Six in 10 Americans favor more conservation over more energy production
PRINCETON, NJ -- Although a recession is looming, Americans continue to favor protecting the environment even at the risk of curbing economic growth in a new Gallup Poll, conducted March 6-9.
Protecting the Environment Over Energy Production
The price of a gallon of regular gas nationwide hit $3.26 this week -- up 65 cents from a year ago. Given such record prices and the general perception that the U.S. economy is experiencing a recession, it is somewhat surprising that Americans continue to say (by a seven percentage-point margin, 49% to 42%) protection of the environment should be given priority even at the risk of curbing economic growth. Still, this is down from the 18-point margin of a year ago, when 55% said they would prioritize the environment over economic growth. Further, the 49% of Americans currently favoring the environment over growth is only two points above the historical low over the past couple of decades.
Similarly, 50% of Americans say protection of the environment should be given priority even at the risk of limiting the amount of energy supplies such as oil, gas, and coal that the United States produces, while 41% hold the reverse position, saying energy production should be the priority. However, this 9-point margin is down from 24 points last year, when Americans favored prioritizing the environment by 58% to 34%. In this same vein, just over half of Americans continue to oppose opening up the Arctic National Wildlife Refuge in Alaska for oil exploration.
Americans Favor More Energy Conservation
Ninety-five percent of Americans believe the current U.S. energy situation is very (46%) or fairly serious (49%). Further, 62% think the United States is likely to face a critical energy shortage during the next five years.
What approach do Americans think the United States should follow right now to solve the nation's energy problems? By a margin of 61% to 29%, Americans favor emphasizing more consumer conservation of existing energy supplies, rather than emphasizing the production of more oil, gas, and coal supplies. This is down from the 64% to 26% margin of a year ago. Still, despite their fears of a future energy shortage and in the face of record gas prices, Americans continue to favor a conservation approach by a margin similar to that seen in most Gallup Polls since 2001.
Americans May Get Their Conservation Wish
Gallup's polling shows why it has been so difficult for the United States to adopt an effective new energy policy. The public is almost equally divided between prioritizing the environment and prioritizing economic growth or developing new energy supplies. Given such a split in public opinion, it should not be surprising that the political response has been inaction, as politicians attempt to avoid alienating either side of the energy-versus-environment debate.
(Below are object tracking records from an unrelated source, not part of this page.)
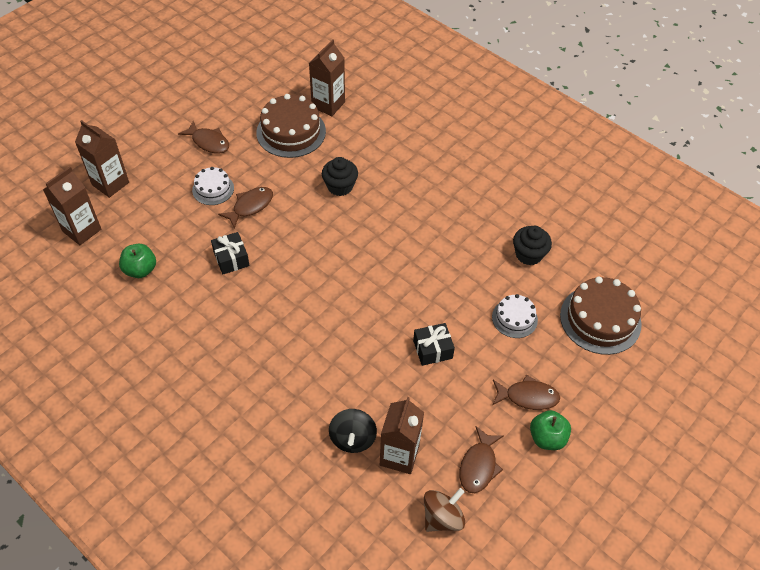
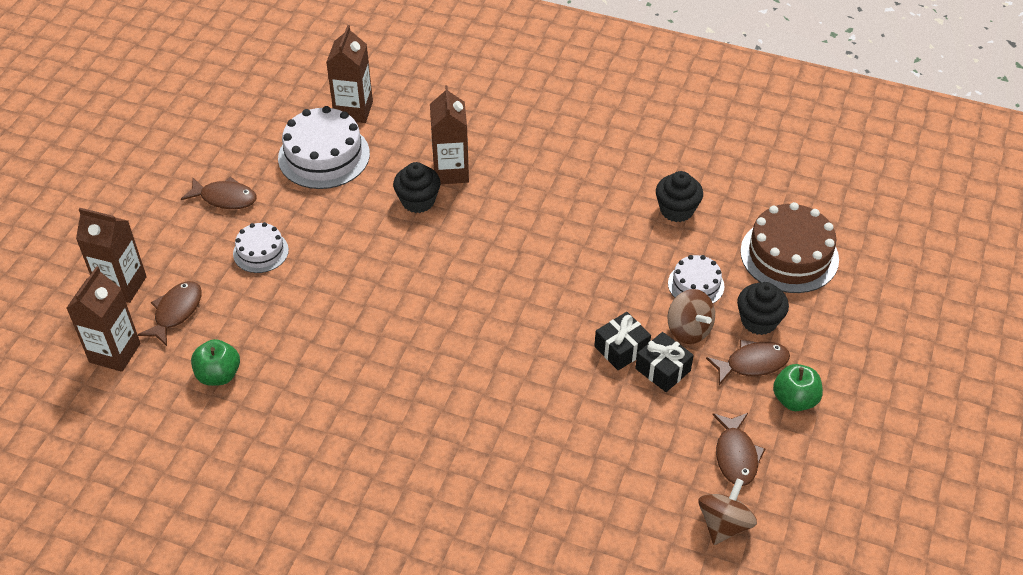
camera: 20 degrees left, 5 degrees down
black gift [211,232,250,275] -> black gift moved to [635,332,694,392]
brown fish [218,187,273,229] -> brown fish moved to [138,281,202,346]
brown cake [256,94,326,158] -> white cake [278,106,370,189]
black spinning top [329,409,377,453] -> none
brown carton [380,397,424,474] -> brown carton moved to [430,85,469,184]
none -> brown spinning top [668,289,715,344]
none -> black cupcake [737,282,789,335]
On the other hand, many Americans seem to agree that the best approach right now is increased energy conservation. These Americans are likely to get their wish because surging energy prices are a very effective "free market" way to encourage energy conservation. For example, at an emergency meeting last week, the South Korean army decided that it would ask its soldiers to make do with one bath a week in order to conserve energy and reduce its fuel use because of soaring energy costs. Perhaps energy prices won't rise so much that U.S. consumers are forced to take similarly drastic actions to conserve energy in the months ahead.
Results are based on telephone interviews with 1,012 national adults, aged 18 and older, conducted March 6-9, 2008. For results based on the total sample of national adults, one can say with 95% confidence that the margin of sampling error is ±3 percentage points.
Interviews are conducted with respondents on landline telephones (for respondents with a landline telephone) and cellular phones (for respondents who are cell phone only).
In addition to sampling error, question wording and practical difficulties in conducting surveys can introduce error or bias into the findings of public opinion polls.